**EXERCISE BRIEF:**
The answer must be an exact copy of the records below, with every picture left out.

**MATERIAL FOR THE TASK:**
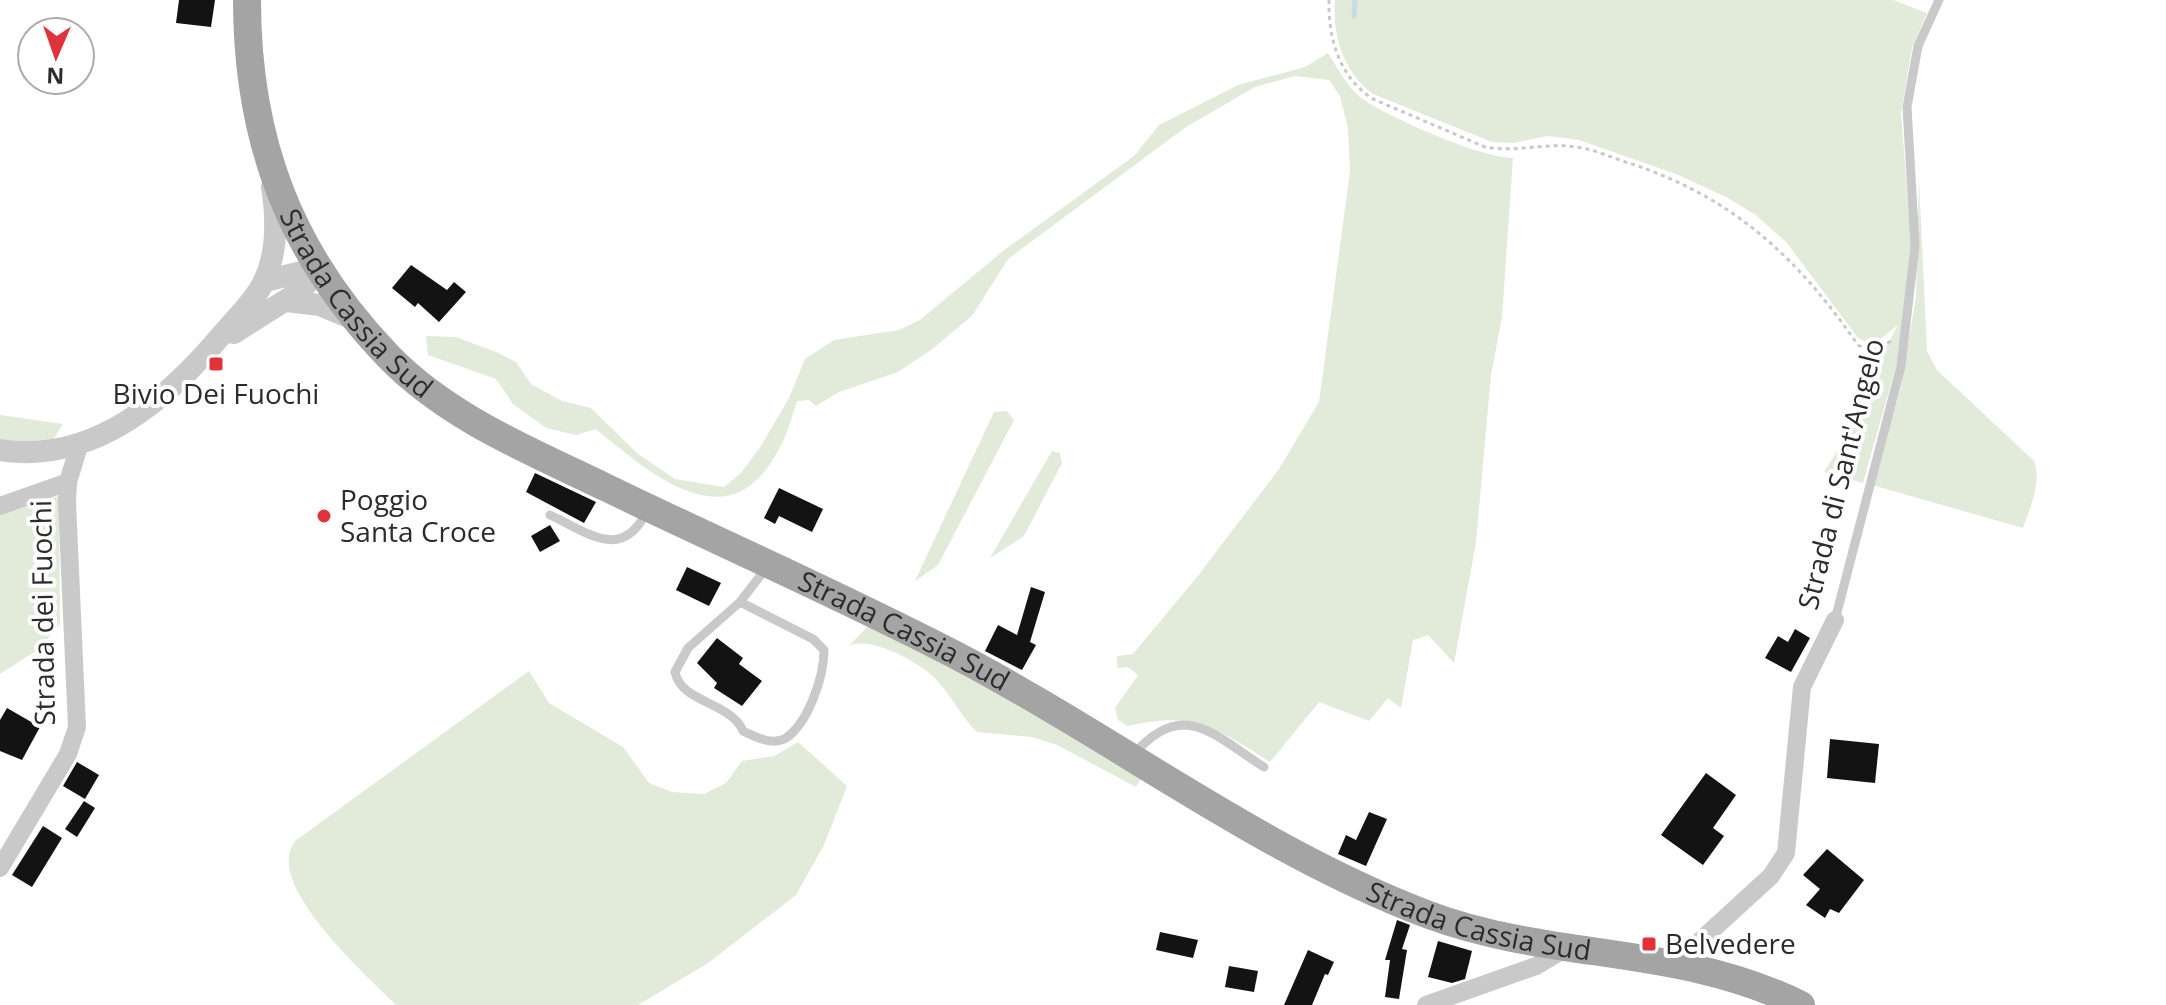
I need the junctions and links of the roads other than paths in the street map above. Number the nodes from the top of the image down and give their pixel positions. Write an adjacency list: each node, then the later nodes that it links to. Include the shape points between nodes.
1 (247, 0): 3 (main road, Strada Cassia Sud, via 249,73)
2 (1939, 0): 17 (lane, Strada di Sant'Angelo, via 1918,46 1907,107 1915,246 1901,366)
3 (269, 166): 4 (main road, Strada Cassia Sud); 5 (street, via 275,235)
4 (318, 268): 5 (street); 6 (street); 7 (main road, Strada Cassia Sud)
5 (265, 281): 8 (street)
6 (286, 301): 7 (street, via 320,305); 8 (street)
7 (356, 320): 13 (main road, Strada Cassia Sud, via 404,372 459,413)
8 (207, 352): 9 (street, via 132,418)
9 (79, 446): 10 (street, via 36,453); 11 (street, Strada dei Fuochi)
10 (0, 450)
11 (68, 482): 12 (street, Strada dei Fuochi); 20 (street, Strada dei Fuochi, via 77,727 68,754)
12 (0, 506)
13 (649, 508): 14 (lane, via 635,532 617,541); 15 (main road, Strada Cassia Sud)
14 (550, 515)
15 (769, 565): 16 (lane); 18 (main road, Strada Cassia Sud, via 962,659)
16 (740, 602): 16 (lane, via 813,639 824,650 807,711 786,738 757,739 743,731 737,717 677,681 678,663 688,648)
17 (1835, 620): 22 (street, Strada di Sant'Angelo, via 1802,687 1786,853 1771,876)
18 (1131, 757): 19 (lane, via 1166,725 1184,723 1206,730); 21 (main road, Strada Cassia Sud, via 1293,854 1395,901 1485,932)
19 (1264, 767)
20 (0, 868)
21 (1568, 947): 22 (main road, Strada Cassia Sud); 23 (street, via 1536,966)
22 (1677, 962): 24 (main road, Strada Cassia Sud, via 1745,981)
23 (1426, 1005)
24 (1801, 1005)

**ANSWER TO THIS EXERCISE:**
I need the junctions and links of the roads other than paths in the street map above. Number the nodes from the top of the image down and give their pixel positions. Write an adjacency list: each node, then the later nodes that it links to. Include the shape points between nodes.
1 (247, 0): 3 (main road, Strada Cassia Sud, via 249,73)
2 (1939, 0): 17 (lane, Strada di Sant'Angelo, via 1918,46 1907,107 1915,246 1901,366)
3 (269, 166): 4 (main road, Strada Cassia Sud); 5 (street, via 275,235)
4 (318, 268): 5 (street); 6 (street); 7 (main road, Strada Cassia Sud)
5 (265, 281): 8 (street)
6 (286, 301): 7 (street, via 320,305); 8 (street)
7 (356, 320): 13 (main road, Strada Cassia Sud, via 404,372 459,413)
8 (207, 352): 9 (street, via 132,418)
9 (79, 446): 10 (street, via 36,453); 11 (street, Strada dei Fuochi)
10 (0, 450)
11 (68, 482): 12 (street, Strada dei Fuochi); 20 (street, Strada dei Fuochi, via 77,727 68,754)
12 (0, 506)
13 (649, 508): 14 (lane, via 635,532 617,541); 15 (main road, Strada Cassia Sud)
14 (550, 515)
15 (769, 565): 16 (lane); 18 (main road, Strada Cassia Sud, via 962,659)
16 (740, 602): 16 (lane, via 813,639 824,650 807,711 786,738 757,739 743,731 737,717 677,681 678,663 688,648)
17 (1835, 620): 22 (street, Strada di Sant'Angelo, via 1802,687 1786,853 1771,876)
18 (1131, 757): 19 (lane, via 1166,725 1184,723 1206,730); 21 (main road, Strada Cassia Sud, via 1293,854 1395,901 1485,932)
19 (1264, 767)
20 (0, 868)
21 (1568, 947): 22 (main road, Strada Cassia Sud); 23 (street, via 1536,966)
22 (1677, 962): 24 (main road, Strada Cassia Sud, via 1745,981)
23 (1426, 1005)
24 (1801, 1005)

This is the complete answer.